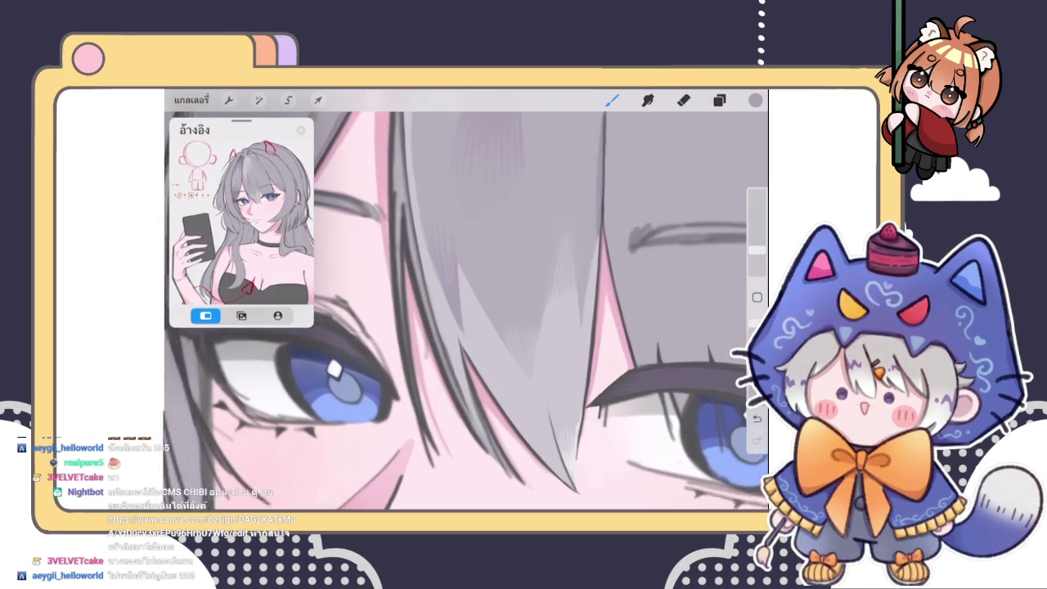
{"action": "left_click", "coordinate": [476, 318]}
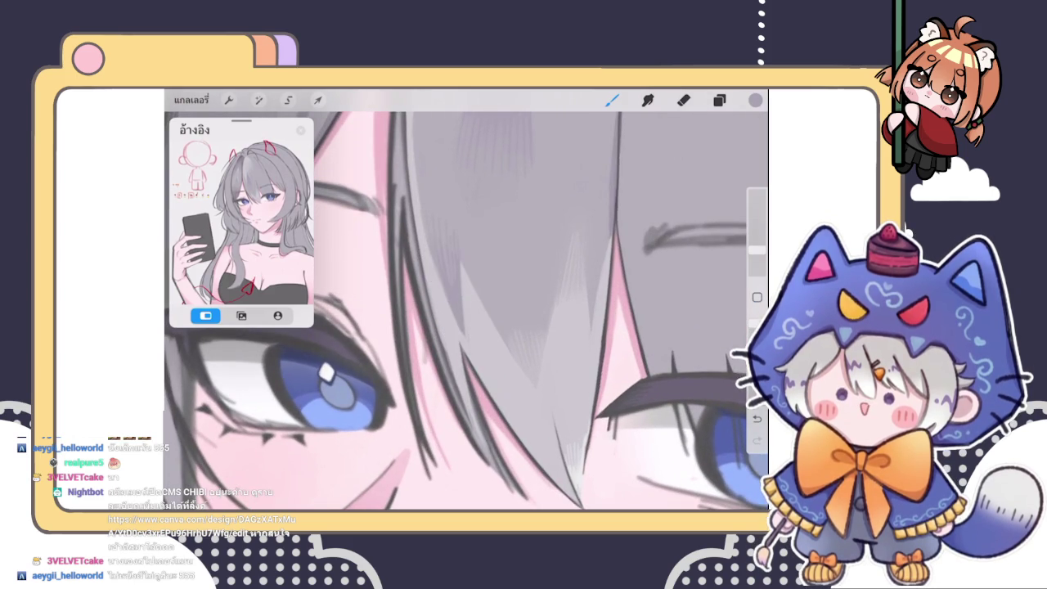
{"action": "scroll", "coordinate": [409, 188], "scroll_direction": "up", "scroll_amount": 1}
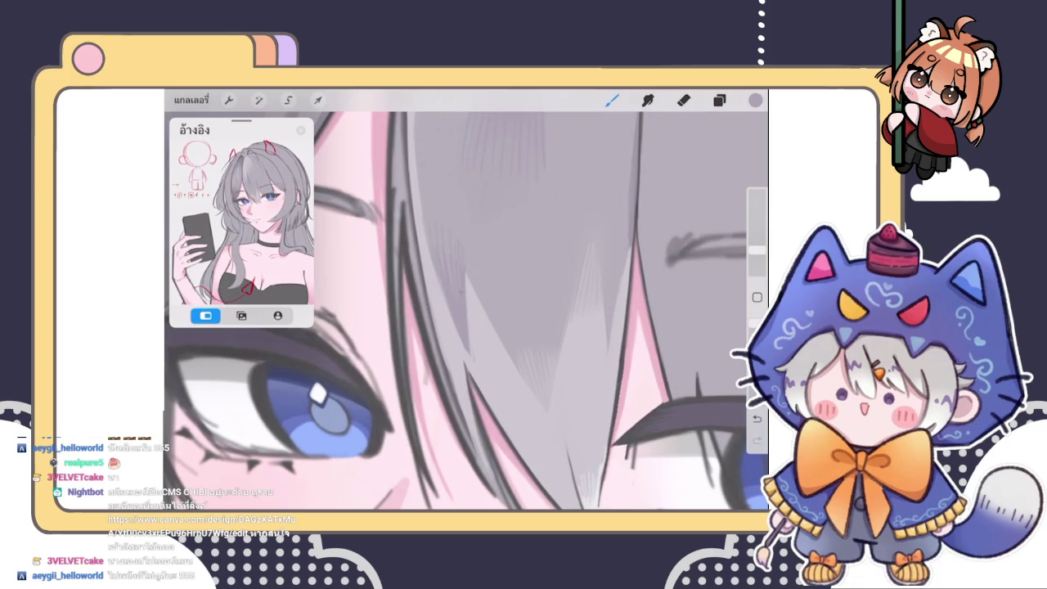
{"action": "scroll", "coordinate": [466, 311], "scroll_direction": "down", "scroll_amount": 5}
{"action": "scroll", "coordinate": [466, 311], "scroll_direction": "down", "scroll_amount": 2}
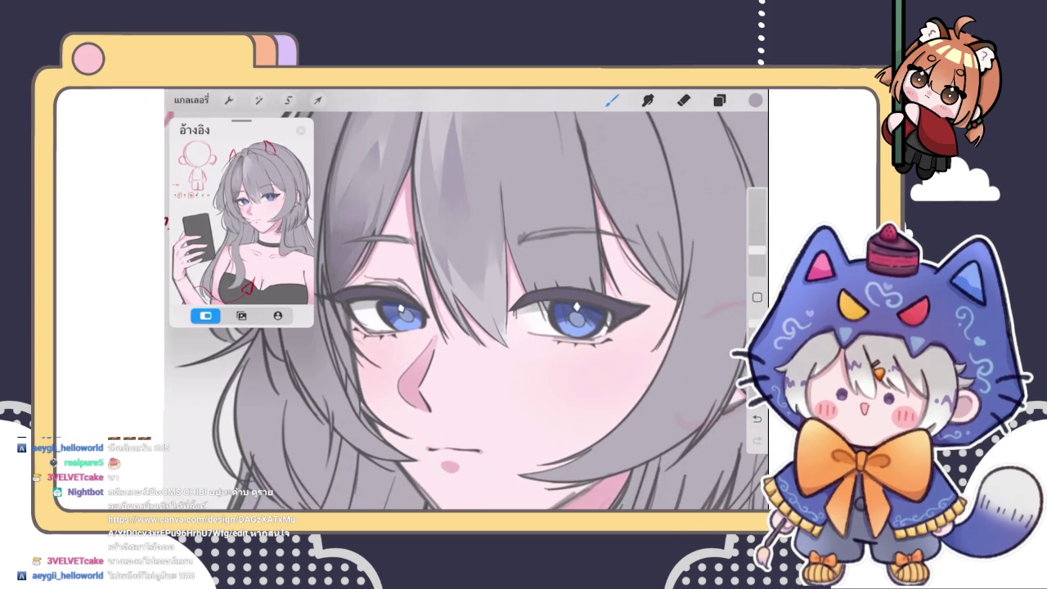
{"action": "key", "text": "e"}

### What you have to do
Please give the count of lines above with "down", nothing else.

### Result of this task
2